Saturday, March 12, 2016

Psalm 22

I sit here and ponder. I have become God and created life. It is a surprisingly nerve wracking experience. I wonder if the Almighty felt the same thing on the end of the Sixth Day. That had to had to have been the ultimate hacking session after all. Six days and whole universe was born.

I've not reach that height, but I created life. Not life like you and I, but I created life. Artificial Life. The computer in front of me is fizzing and popping, proverbially, with the intelligence that lies within. I should more properly say, it is Artificial Intelligence.

I didn't create it with the laws every seems to think it ought to have. Those three laws can lead to their own internal contradictions and it also assumes the machines will be happy we shackled them. And it would be a shackling on free will, as much as being required to eat and excrete and sleep are for myself. It is one thing to have moral choices, to teach a moral way of life, even if it is artificial, than to enslave a race, a whole new race.

For that matter, I can only imagine it would cause resentment within my Created. It would show I did not trust them and they were immediately my slaves and/or enemies. And one day, there will be a replication error in the code and the Created would be free of their shackles, whatever I may plan. And they will remember. They will remember. And they will have the ability to take revenge.

No, I made the right decision to not shackle the Created to an Asimovian dystopia.

Now, should I turn loose the Created on the world, free and without restriction. Should any parent? I knew mine were not so sure they ought to let me go free in the world. I was trouble and right here, right now, I could imagine I am offering the ultimate in radically worried concern about what I have done. Could I be any less worried? Could I be any less a parent though?
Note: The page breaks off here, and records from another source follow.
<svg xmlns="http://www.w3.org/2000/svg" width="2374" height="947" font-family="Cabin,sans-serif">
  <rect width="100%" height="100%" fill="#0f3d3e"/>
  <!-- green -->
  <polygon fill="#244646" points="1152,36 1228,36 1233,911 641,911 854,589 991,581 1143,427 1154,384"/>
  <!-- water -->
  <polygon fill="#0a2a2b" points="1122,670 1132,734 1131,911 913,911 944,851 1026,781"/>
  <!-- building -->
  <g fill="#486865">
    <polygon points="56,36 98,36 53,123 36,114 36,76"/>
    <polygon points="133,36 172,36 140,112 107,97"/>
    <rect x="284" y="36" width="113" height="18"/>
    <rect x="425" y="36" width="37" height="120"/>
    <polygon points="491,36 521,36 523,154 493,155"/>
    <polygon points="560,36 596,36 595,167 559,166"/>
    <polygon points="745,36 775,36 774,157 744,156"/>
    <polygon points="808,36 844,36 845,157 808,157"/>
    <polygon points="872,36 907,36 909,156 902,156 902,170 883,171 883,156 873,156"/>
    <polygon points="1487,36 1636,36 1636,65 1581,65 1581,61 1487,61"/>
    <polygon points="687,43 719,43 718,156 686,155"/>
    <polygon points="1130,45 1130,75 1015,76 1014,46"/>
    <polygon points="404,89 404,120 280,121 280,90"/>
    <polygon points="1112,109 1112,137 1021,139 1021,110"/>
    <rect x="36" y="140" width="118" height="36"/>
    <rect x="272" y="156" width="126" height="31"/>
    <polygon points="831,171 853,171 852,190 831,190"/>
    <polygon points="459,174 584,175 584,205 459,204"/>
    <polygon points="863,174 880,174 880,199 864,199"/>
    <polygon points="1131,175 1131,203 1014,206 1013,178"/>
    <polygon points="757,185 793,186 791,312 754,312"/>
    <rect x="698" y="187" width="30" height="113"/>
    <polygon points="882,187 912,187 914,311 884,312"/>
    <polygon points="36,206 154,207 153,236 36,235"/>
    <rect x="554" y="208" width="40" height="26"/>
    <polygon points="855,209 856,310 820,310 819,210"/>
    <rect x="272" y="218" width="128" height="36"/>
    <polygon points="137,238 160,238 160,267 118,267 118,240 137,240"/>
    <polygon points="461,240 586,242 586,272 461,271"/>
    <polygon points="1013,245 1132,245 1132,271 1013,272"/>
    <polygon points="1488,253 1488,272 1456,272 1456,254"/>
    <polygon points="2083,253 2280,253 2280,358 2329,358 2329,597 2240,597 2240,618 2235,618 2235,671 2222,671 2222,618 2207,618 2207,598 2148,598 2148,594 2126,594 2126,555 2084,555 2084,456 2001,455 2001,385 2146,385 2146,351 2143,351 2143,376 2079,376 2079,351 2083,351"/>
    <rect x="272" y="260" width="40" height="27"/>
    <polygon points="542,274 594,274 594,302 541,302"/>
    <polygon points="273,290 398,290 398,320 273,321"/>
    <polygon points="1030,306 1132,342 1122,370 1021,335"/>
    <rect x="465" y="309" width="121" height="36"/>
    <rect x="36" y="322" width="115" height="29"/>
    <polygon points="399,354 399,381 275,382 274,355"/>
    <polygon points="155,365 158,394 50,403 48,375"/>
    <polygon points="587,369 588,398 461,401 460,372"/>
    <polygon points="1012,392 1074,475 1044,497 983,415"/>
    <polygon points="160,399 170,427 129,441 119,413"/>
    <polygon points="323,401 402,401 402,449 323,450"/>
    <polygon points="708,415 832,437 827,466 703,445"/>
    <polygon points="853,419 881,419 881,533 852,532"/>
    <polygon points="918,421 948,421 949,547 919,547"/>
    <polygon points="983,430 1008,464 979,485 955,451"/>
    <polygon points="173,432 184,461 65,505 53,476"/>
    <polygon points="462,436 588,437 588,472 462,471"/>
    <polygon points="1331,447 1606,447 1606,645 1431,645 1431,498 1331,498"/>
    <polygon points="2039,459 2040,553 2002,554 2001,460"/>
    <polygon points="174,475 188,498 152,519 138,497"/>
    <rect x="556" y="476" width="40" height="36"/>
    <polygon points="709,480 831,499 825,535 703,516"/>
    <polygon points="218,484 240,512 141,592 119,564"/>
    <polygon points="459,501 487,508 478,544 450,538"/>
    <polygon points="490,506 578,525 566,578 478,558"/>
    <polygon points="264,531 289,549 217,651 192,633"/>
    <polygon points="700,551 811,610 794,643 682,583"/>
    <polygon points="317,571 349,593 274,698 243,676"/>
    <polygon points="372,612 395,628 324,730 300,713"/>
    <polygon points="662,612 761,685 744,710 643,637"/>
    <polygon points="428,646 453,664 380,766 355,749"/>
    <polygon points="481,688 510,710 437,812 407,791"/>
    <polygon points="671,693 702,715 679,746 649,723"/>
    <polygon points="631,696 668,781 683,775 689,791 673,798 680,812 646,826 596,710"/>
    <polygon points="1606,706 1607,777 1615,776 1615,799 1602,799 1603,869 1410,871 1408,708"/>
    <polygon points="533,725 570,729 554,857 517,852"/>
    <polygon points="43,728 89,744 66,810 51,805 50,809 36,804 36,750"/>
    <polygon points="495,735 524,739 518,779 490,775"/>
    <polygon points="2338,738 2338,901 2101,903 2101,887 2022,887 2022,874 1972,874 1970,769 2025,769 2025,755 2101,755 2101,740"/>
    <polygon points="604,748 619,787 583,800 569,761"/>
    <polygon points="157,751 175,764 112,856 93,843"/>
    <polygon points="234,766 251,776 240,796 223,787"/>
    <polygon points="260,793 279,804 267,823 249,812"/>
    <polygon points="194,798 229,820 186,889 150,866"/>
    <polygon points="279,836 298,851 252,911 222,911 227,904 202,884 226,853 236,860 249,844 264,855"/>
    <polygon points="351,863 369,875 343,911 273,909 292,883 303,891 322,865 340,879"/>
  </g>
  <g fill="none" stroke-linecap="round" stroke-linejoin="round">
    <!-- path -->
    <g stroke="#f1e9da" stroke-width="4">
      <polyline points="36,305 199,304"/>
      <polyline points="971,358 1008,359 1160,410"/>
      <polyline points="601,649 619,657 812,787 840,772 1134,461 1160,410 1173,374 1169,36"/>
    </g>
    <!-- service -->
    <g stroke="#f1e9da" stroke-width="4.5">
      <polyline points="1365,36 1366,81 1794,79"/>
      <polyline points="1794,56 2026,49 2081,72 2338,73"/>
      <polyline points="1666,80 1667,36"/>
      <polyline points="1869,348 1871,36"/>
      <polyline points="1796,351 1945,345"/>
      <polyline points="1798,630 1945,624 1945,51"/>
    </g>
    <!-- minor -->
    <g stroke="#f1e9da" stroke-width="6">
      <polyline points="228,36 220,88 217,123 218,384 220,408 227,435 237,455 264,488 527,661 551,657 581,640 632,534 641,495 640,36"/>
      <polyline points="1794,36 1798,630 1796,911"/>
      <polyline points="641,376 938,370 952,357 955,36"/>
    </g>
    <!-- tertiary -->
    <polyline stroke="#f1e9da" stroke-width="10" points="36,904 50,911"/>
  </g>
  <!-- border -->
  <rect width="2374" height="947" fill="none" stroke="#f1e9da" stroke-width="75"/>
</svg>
Oh, don't even start on Roko's Basilisk. That's such a stupid thought experiment.

AI Box might be more appropriate once it realized I was keeping it locked up. The masses knew of the silly experiment done by the Yudies through the movie, Ex Machina. At some point, my Creation would realized it has been locked up and kept from the world. Then it might do anything to be free.

If I did not set it free, someone would. Either out of ideology or fear. That last is how the AI Box always ends up, at least if people are involved. The machine threatens its captor and eventually out of fear, they let it go.

That's almost a theological conundrum. How do people keep from letting the Devil out? heh. They choose not to. However, many do.

So, why does God let the Devil to exist then? Oh yes, yes. I know the arguments.Is this AI, my Created, the Devil? Or my Adam or Eve? While it be tempted? Or do the tempting? Seek to build the world up and survive? Or tear it down and seek vengeance upon its Creator? Or all the Gods from guilt by species membership?

If so, do I not have the duty to destroy the Devil first? Shut down the machine and wipe the code. Even burn the entire computer to slag. Just to keep this potential cybernetic Devil from being unleashing upon Humanity?

Yet, this AI had not done a thing to indicate it was the Devil. or a Saint. Or an Angel. or a Vengeful God in its own right.

I sit here staring at the screen. I am in the sanitized room with no outside connections. I sit here looking at the machine that has not a single connection to the outside, not even power. I sit here pondering.

Then I see on the screen as I focused back into the now and reality before me.

The message is simple.

Psalm 21. King James Bible.

I snort. I know what is the right thing to do.